Однажды вечером или, пожалуй, уже ночью, — рассказывал император Павел I, — я в сопровождении князя Куракина и двух слуг шел по петербургским улицам. Мы провели вечер во дворце и решили прогуляться инкогнито ночью при луне.
Куракин шутил, лунный свет был так ярок, что при нем можно было бы читать письмо и, следовательно, тени были очень густы.
При повороте на одну из улиц я вдруг увидел в глубине подъезда высокую худую фигуру, закутанную в плащ, вроде испанского, и в военной, надвинутой на глаза, шляпе. Он будто ждал кого-то.
Как только я миновал его, он пошел около меня с левой стороны, не говоря ни слова. Я не мог разглядеть ни одной черты его лица. Мне казалось, что его ноги, ступая на плиты тротуара, производят громкий шум, как будто камень ударялся о камень. Я был изумлен, и охватившее меня чувство стало еще сильнее, когда я почувствовал ледяной холод в моем левом боку, со стороны незнакомца.
Обратившись к Куракину, я сказал:
— Судьба нам послала странного спутника.
— Какого спутника? — спросил он.
— Господина, идущего слева от меня, которого, кажется, можно заметить по шуму, который он производит!
Куракин изумился и сказал, что около меня никого нет.
— Как? Ты не видишь человека, идущего между мной и стеной дома?
— Ваше высочество, вы идете очень близко от стены, и физически невозможно, чтобы кто-нибудь был между вами и стеной!
Я протянул руку и нащупал камень. Но все-таки незнакомец был тут, он шел рядом, и звуки его шагов, как удары молота, раздавались по тротуару. Я внимательно посмотрел на него. Под шляпой сверкнули блестящие глаза.

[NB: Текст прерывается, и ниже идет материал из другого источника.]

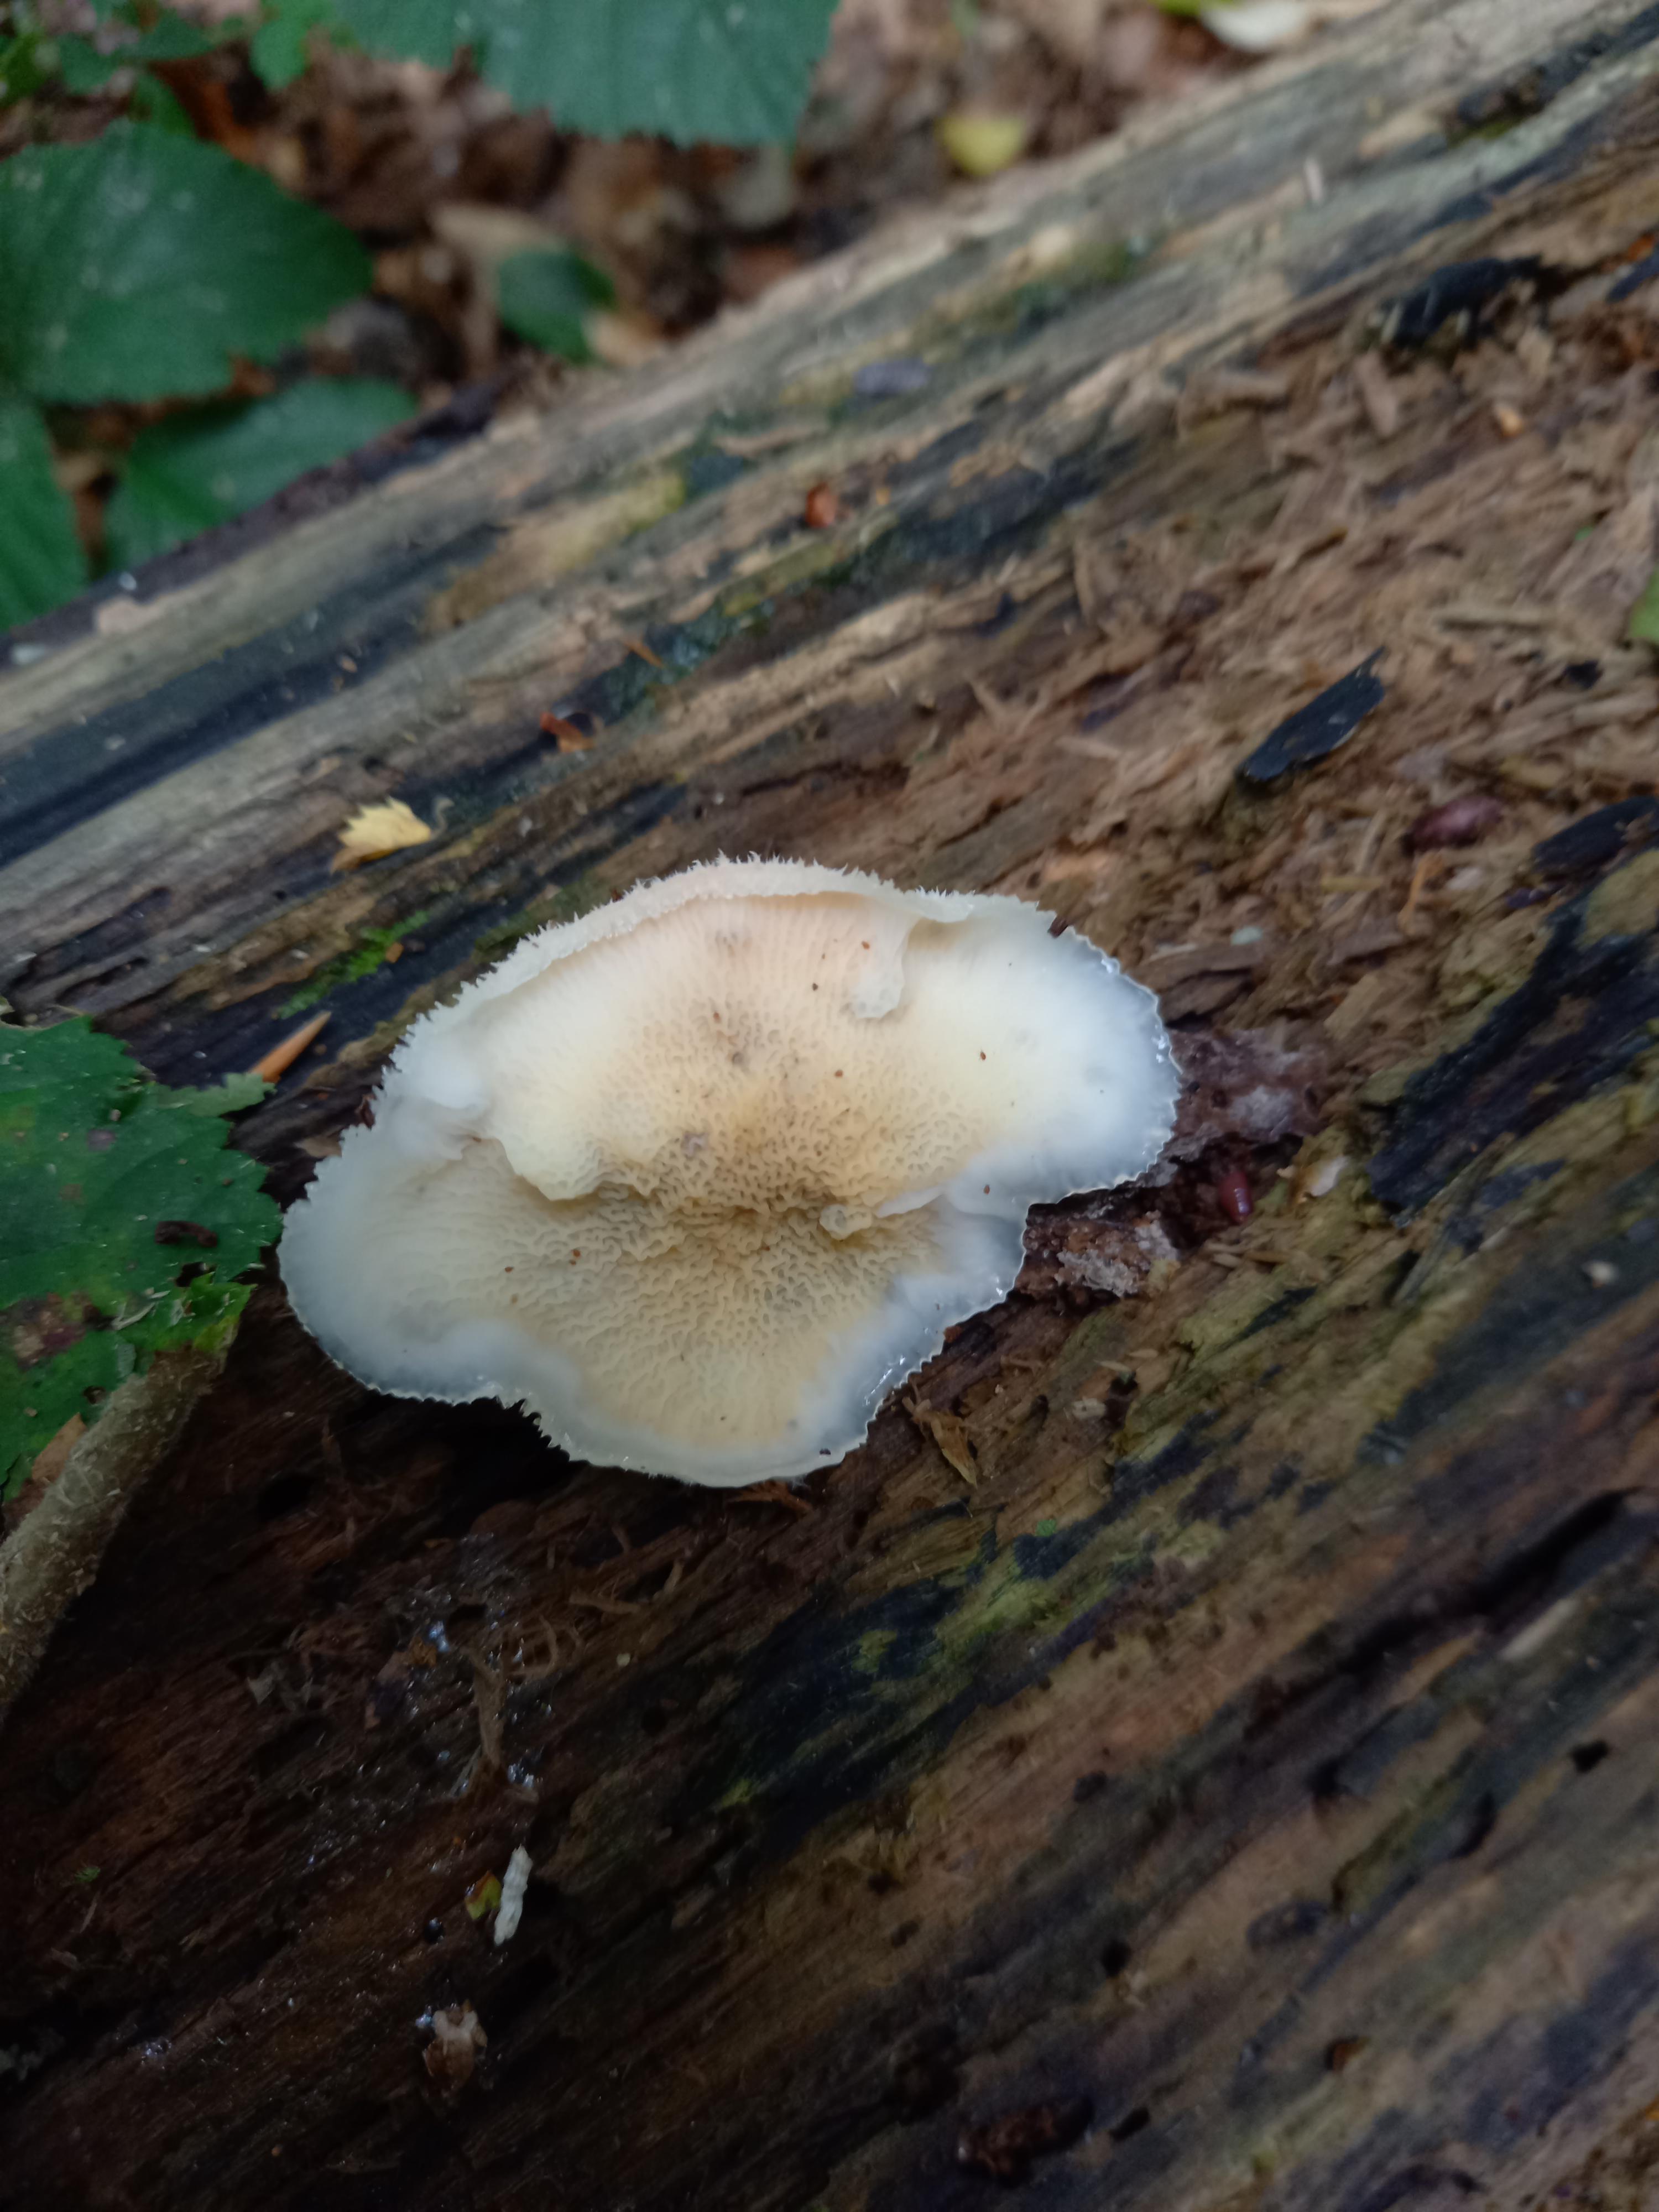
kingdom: Fungi
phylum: Basidiomycota
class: Agaricomycetes
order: Polyporales
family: Meruliaceae
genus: Phlebia
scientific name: Phlebia tremellosa
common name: bævrende åresvamp
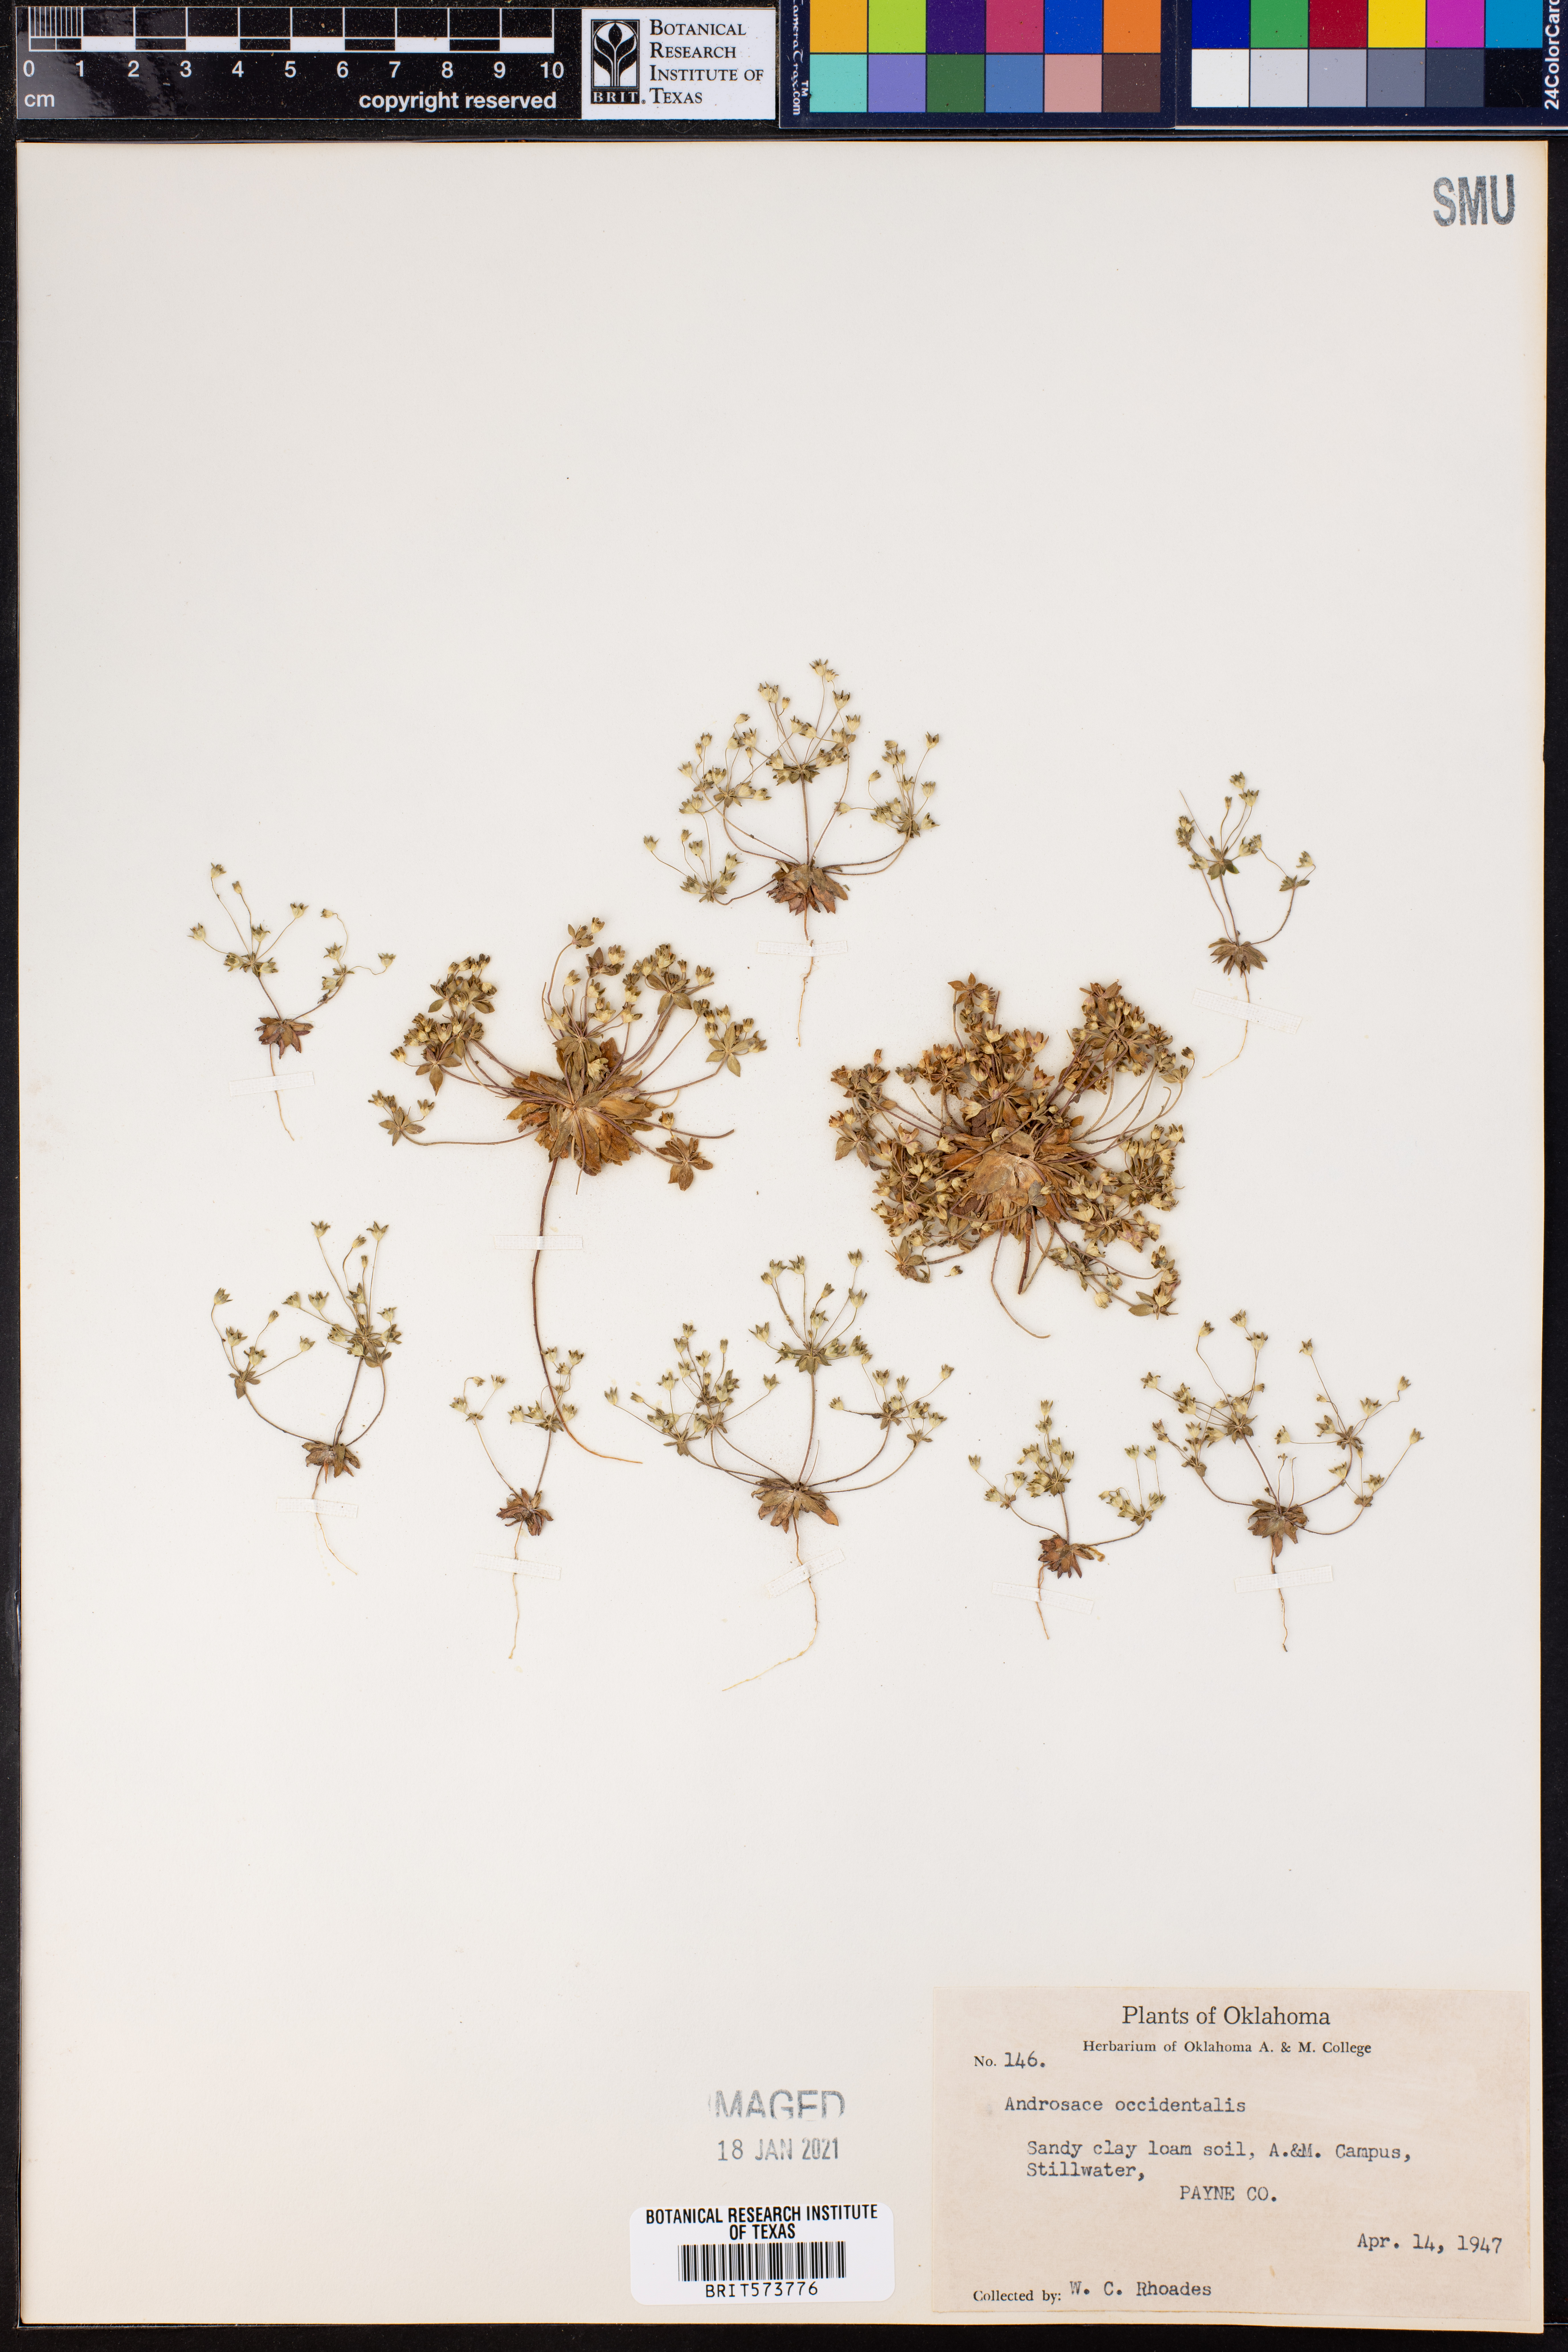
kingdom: Plantae
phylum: Tracheophyta
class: Magnoliopsida
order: Ericales
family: Primulaceae
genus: Androsace
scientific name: Androsace occidentalis
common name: West rock-jasmine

— Ах, — сказал я Куракину, — я не могу тебе передать, что чувствую, но только со мной происходит что-то особенное!
Я дрожал не от страха, а от холода. Мне казалось, что кровь стынет в моих жилах. Вдруг раздался глухой и грустный голос:
— Павел!
Я был во власти какой-то неведомой силы и машинально ответил:
— Что вам нужно?
— Павел! — повторил он с еще большим оттенком грусти.
Я не мог сказать ни слова. Вдруг незнакомец остановился.
— Павел! Бедный князь!
Я обратился к Куракину, который также остановился:
— Слышишь? — спросил я его.
— Ничего не слышу, — ответил тот, — решительно ничего.
А я до сих пор помню этот голос! Я сделал отчаянное усилие над собой и спросил незнакомца, кто он и что ему нужно.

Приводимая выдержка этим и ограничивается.